Well that took the wind out of my sails. No damage done, though my Marcel Marceau gloves are caked (many thanks to whoever retrieved them and hung them up to dry in the tent). By halfway I feel truly diabolical and the rest is a muddy, painful, sick-feeling blur. And to think I was once indignant that the men’s race is longer. Jacky and Cecilia, your support was most encouraging, as was the fact I was anywhere near you. I emerge from the valley of mud (just one long ditch really) still in one piece… and I can’t describe my relief on hearing the cheers coming from the finish line. Rays of sunshine filter through the trees and everything sparkles and glows. Is this the elusive runner’s high? Can’t be, I feel terrible. I bend double for the final torture hill and at last it’s all over. Back at the tent (held up by twigs today) as I free my feet from my socks there’s another first for me – a blue toenail! A real runner at last! Though it kind of hurts now I know it’s there.

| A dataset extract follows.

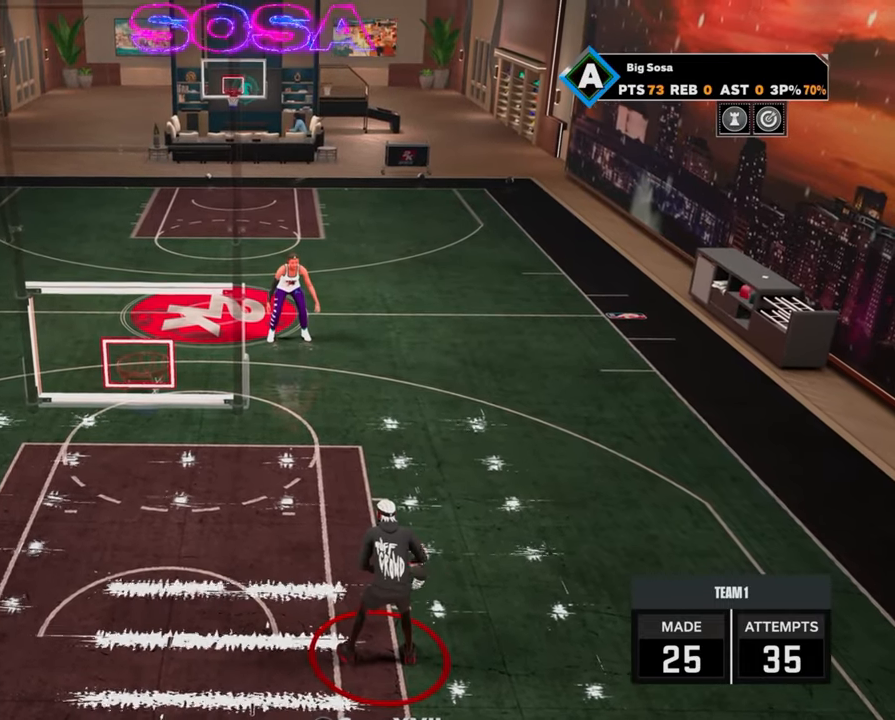
{"buttons": [], "left_stick": "center", "right_stick": "center", "events": []}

Do I like cross country racing? No. Did I enjoy the day? Yes, it was brilliant. Friendly runners, loads of support, delicious cakes (thanks again Jacky) and a real sense of achievement after it all. Well done Hannah (3rd place) and well done everyone else for some lovely running – for a more detailed breakdown, please see the proper report. Ooh I’ve just read it (‘performance of the day’ and 49 points, who me? I’m ringing my mum!).
Alas, spikes or no spikes I didn’t achieve my secret personal ambition of finishing in the first half but I can honestly say I couldn’t have tried harder this time. My post-race euphoria even survived the Sunday night homework hell and lasted well into Monday. And my goodness don’t Parkrun and the Botley Hills seem much easier after a dose of cross country. I hope everyone who missed Cirencester due to illness/ injury or important birthdays (many happy returns Kate) makes a full recovery in time for Harwell, and that some others might be tempted to give it a go (ah go on). See you there. Please, just let it be dry…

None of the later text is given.